思い返せば、あの時からだろうか。タクトとレナの関係というか距離というか、それが変わっていったのは。


「……確かに気にしている、かもしれないな。だがそれは、多分お前達を守り切れなかった後悔からじゃないか?」


顎に手を当てて、珍しく物思いにふけっていたクサナギは、そう自身の思いを伝える。だが、帰ってきたのは、ようやく顔をあげて僅かにほほ笑む、今にも泣きそうなレナの痛々しい笑顔だった。


「……マモルやアキラさん、セイヤさん、それから風菜さんに未花さんも、同じこと言っていたよ」


「……私には相談してくれなんだ……」


ははは、とかすかに乾いた笑い声をあげるクサナギ。それに彼女は微笑みを浮かべるが、今にも泣きそうなことを堪えているのがはっきりわかる。


「あはは、ごめんね。その、クサナギには……うん」


そのうん、がとても気になったが、クサナギは突込みを入れることなく彼女の言葉を待つ。


「とにかく、タクトが傷ついたのは私のせいだから……。それに、彼は傷口を人に見られたくないみたいだし。……私は、たくさんタクトを傷つけたから……」


だから、と俯き、ぎゅっと拳を握りしめるその仕草から、泣きそうなのを堪えているのがわかる。クサナギは困ったように頭をポリポリとかきむしり、やがてあーっと呻いた。


「人の気持ちというのは、全く面倒でかなわん! そういう時は、腹割ってじっくり話す他ないだろうが!」


ズバリと言い切り、彼はどこから取り出したのか、白い手巾をレナに差し出した。彼女は、クサナギの言葉が意外だったのか、目を見開きながら彼の顔を凝視し、次いで手巾に目を落として首を振る。


「……いらない」


「震えた語尾と、うるんだ瞳で言われても説得力が全くない! 良いから拭け! そんな顔じゃ、可愛い顔が台無しだ!」


本来なら、最後の言葉を聞いて頬を赤らめる場面だが、自然とこの時ばかりは、微笑みを浮かべることができた。

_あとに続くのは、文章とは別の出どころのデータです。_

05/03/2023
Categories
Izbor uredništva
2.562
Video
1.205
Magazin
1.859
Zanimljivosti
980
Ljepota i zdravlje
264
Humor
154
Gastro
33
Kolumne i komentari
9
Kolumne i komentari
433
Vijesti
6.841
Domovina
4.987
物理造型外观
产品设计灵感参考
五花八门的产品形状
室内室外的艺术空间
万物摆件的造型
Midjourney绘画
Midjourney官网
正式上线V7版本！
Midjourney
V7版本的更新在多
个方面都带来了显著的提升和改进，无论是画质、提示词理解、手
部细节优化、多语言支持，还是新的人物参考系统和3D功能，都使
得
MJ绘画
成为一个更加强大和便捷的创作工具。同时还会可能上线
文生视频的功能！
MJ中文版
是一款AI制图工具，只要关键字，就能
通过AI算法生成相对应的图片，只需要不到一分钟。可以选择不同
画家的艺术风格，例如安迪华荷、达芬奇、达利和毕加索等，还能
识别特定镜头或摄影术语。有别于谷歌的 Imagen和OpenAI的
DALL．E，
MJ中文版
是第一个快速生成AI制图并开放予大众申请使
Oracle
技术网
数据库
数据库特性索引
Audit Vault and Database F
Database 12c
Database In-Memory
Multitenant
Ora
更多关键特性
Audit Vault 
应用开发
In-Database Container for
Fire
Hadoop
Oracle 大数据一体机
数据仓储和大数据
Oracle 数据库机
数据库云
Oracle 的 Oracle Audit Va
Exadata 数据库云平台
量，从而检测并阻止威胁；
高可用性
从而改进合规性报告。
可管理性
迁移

ーー照れ隠しの裏に潜めた、彼の優しさに気づいたからか。


照れ隠しでそんなことを言うクサナギはくさい。だが、だからこそ、か。彼の言葉をすんなりと受け入れることができた。


「……ありがとう」


「ふん」


鼻を鳴らしてそっぽを向くクサナギを、微笑みを浮かべながら彼女は見やった。彼が差し出す手巾を手に取ると、そのまま目元に充てて流れかけている涙をふき取った。場に流れる静寂、それを振り払うかのように突如声が響いた。

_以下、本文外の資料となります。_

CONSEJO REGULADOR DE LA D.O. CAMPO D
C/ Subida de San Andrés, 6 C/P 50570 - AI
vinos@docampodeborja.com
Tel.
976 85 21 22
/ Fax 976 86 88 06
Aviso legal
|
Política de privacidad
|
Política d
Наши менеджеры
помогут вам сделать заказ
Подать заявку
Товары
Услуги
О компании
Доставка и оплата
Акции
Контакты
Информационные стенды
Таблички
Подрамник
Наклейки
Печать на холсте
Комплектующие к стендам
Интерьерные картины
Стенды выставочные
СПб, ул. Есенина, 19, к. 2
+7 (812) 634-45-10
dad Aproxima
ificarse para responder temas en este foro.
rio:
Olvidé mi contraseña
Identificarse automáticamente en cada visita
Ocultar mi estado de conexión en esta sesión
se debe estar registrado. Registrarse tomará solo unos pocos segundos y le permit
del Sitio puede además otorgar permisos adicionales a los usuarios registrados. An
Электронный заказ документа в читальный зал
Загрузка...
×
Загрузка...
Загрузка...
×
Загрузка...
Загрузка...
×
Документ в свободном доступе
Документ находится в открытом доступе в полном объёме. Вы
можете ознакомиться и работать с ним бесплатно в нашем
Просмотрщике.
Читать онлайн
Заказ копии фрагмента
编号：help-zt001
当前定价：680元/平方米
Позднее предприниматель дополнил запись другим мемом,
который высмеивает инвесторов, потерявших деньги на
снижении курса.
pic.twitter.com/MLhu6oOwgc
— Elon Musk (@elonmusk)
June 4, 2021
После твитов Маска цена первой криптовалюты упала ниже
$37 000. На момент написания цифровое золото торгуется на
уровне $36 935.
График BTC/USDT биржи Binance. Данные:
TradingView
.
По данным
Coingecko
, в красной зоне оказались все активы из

『本日はフェルアント学園主催の神霊祭に、ようこそおいで下さいました。これより、生徒同士によります、戦闘競技が始まります』


しばらくそのままでいると、第二アリーナに放送が流れる。その放送を聞き、クサナギは柄にもなく助かった、とほっと息を吐き出した。先の発言のこともあり、少々気まずさを感じていたのは事実である。


ーーそのことについては、関係ないとばかりに好き勝手やるが。それはそれ、これはこれだ。

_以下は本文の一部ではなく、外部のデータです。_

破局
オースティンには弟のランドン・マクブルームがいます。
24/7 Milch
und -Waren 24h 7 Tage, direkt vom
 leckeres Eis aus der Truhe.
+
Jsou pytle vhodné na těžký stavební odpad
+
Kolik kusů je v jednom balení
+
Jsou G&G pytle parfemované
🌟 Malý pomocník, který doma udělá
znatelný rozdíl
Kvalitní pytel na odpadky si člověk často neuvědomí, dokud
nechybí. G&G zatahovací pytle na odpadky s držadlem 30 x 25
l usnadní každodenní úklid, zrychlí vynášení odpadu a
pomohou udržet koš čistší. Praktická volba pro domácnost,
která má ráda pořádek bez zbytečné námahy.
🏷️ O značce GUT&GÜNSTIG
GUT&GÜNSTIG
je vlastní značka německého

「お。どうやら始まるみたいだな。……レナ、すまんが案内してくれ」


「……うん」


クサナギの申し出に、レナは頷くやいなや身をひるがえして歩き始めた。今いる第二アリーナの準備室から細い通路を何度も通ると、どうしたことか観客席に出てきた。ーーが、その観客席も即席で作られたものだとわかる。


「なるべく目立たないようにね」


「うむ」


いつもの雰囲気を取り戻したレナだが、声音が少々こわばっている。まだ完全に元に戻ってはいない様子。


『さぁ、お待たせしました! 栄えある第一戦、開幕です!』


「いいタイミングだな」


アリーナに放送が響き渡った。ちょうどいいタイミングで中に忍び込めたようで、クサナギは満足げに頷いて見せる。うんうんと首を振る彼を苦笑とともに見やり、ついでレナは第一戦の対戦者をすばやく確認する。


「……え?」


「ほう、いきなりか」


そこに出てきたのは、先ほど別れた少年、桐生タクトと。


彼との向かい合うのは、彼との対戦を望むミューナ・アスベルの姿だった。


偶然にしては出来すぎだと思ったが、こういう時のタクトの運は半端なく強い。また、こういうところで運を使ったのか、とレナは呆れたため息をつく。


ーーフェルアント学園、神霊祭。戦闘競技第一戦の出場者は、桐生タクト、並びにミューナ・アスベルである。


だが、この場にいる誰もが、この一戦で神霊祭そのものが終わってしまうとは夢にも思っていなかった。